BANYAK kisah tentang bagaimana Ustadz Jeffry Al-Buchory atau biasa dipanggil Uje, berdakwah.
Misalnya saja, suatu kali Uje sedang makan siang di sebuah resto
pinggiran jalan. Namanya juga tempat makan dekat pinggir jalan, seorang
bencong masuk dan langsung mengamen.
“Idih, endang, endang, ada Uje di sindang bow,” ujar si bencong itu. Uje memang terkenal.
“Ayo, sini masuk, duduk di sini,” ujar Uje.
Bencong itu kebingungan.
Uje berujar lagi, “Ayo masuk, duduk di sini sama saya. Kamu belon makan siang kan? Ayo duduk, makan sama saya.”
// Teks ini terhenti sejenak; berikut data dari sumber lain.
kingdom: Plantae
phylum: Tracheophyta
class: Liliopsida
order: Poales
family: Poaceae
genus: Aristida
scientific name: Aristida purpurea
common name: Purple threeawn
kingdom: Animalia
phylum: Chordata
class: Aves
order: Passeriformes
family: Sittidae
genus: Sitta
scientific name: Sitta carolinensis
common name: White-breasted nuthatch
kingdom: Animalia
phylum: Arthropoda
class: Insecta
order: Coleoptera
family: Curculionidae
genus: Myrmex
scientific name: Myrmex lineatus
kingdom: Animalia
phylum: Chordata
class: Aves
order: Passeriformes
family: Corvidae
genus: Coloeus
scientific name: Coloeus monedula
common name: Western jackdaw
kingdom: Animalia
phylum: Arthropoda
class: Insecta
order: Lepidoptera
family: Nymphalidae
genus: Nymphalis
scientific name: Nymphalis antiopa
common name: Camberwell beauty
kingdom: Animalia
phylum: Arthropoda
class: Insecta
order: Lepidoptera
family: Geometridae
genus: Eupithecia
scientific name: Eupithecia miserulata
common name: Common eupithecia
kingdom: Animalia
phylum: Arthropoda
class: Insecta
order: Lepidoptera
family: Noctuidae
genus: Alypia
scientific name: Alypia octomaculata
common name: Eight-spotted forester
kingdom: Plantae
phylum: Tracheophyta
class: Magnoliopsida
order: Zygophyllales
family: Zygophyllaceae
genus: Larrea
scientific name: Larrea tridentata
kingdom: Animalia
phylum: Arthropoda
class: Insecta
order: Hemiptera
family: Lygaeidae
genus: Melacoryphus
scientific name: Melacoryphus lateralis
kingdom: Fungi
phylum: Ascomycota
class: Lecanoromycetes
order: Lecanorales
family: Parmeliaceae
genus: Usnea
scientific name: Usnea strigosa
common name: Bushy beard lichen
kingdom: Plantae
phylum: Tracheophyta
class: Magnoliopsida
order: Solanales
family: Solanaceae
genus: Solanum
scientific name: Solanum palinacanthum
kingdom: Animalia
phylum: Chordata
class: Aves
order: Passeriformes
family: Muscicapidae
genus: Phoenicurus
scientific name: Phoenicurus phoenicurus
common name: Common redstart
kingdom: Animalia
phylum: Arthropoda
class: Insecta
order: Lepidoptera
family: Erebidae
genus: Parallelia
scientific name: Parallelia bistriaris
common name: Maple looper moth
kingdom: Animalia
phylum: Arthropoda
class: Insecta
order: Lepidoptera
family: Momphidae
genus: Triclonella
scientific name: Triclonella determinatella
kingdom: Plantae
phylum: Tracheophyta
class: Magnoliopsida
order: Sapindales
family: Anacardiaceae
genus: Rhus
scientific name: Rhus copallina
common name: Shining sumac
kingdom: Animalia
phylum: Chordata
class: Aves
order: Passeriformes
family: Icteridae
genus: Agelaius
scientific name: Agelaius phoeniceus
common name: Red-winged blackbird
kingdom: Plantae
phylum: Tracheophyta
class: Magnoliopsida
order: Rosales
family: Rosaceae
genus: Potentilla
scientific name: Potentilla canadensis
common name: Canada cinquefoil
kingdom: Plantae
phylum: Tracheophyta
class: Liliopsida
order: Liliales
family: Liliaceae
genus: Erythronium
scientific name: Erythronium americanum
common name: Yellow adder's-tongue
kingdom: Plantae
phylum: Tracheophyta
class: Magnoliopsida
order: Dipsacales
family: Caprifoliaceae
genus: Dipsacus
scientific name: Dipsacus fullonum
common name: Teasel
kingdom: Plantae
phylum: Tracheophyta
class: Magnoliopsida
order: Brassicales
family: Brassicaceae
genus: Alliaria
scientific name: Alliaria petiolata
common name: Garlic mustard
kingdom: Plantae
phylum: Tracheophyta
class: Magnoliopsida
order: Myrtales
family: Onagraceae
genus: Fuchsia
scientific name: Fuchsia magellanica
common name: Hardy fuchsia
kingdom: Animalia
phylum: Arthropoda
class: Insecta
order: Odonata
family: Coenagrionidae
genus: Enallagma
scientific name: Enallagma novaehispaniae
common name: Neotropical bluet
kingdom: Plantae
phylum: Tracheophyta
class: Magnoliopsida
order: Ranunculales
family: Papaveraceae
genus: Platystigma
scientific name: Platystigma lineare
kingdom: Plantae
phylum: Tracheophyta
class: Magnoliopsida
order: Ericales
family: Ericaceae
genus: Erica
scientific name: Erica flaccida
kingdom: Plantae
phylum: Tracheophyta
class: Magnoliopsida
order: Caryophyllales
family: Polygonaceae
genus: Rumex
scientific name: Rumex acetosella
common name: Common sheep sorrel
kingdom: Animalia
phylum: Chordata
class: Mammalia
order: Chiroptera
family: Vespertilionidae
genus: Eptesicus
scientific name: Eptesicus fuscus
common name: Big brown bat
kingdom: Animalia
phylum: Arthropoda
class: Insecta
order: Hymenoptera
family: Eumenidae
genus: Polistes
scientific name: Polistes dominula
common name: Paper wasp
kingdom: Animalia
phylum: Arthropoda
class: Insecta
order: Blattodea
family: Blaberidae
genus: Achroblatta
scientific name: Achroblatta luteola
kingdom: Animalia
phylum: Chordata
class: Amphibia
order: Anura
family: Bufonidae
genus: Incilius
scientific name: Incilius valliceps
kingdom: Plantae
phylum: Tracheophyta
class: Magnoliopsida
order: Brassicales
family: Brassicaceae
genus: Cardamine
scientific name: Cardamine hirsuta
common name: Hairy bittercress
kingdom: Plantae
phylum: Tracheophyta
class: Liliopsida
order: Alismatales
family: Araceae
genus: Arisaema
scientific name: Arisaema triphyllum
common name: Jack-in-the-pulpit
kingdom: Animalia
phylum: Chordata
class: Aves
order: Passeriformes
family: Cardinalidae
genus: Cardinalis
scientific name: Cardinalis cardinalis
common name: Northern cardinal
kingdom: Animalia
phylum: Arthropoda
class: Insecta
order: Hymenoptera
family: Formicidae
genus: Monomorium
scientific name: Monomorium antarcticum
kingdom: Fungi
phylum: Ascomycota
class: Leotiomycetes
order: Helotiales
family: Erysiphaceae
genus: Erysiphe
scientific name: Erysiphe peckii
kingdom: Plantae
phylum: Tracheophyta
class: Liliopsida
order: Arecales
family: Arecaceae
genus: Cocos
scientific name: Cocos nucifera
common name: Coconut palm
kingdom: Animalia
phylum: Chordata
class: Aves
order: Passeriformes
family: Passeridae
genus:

Si bencong mendadak jadi jaim. Rumpinya langsung hilang.
“Maaf Uje, saya tadi udah makan.”
“Udah deh … sama ustadz jangan coba-coba boong. Itu dosa namanya,” samber Uje dengan cepat.
Akhirnya bencong itu duduk satu meja dan makan bareng Uje. “Iya iya, Uje.”
Setelah makan siang, bencong itu bertanya sambil terharu. “Uje, saya mau tanya kenapa Uje nggak malu ajak saya makan bareng?”
Uje tesenyum, kemudian menjawab, “Kenapa saya mesti malu? Kamu kan sama
dengan saya, sama-sama mahluk ciptaan Allah. Saya wajib menghargai kamu
apa adanya.”
Bencong diam dan makin terharu.
Besoknya bencong muncul di masjid. Tidak memakai make up dan rok. Tapi mengenakan kopiah, baju koko, dan sarung.
Sepertinya, apa yang dilontarkan Dorce benar adanya, bahwa Uje, ia tak
terlihat seperti ulama, ustadz, atau dai. Dia merangkul semua orang. Ia
mampu mendalami apa permasalahan yang terjadi pada setiap orang.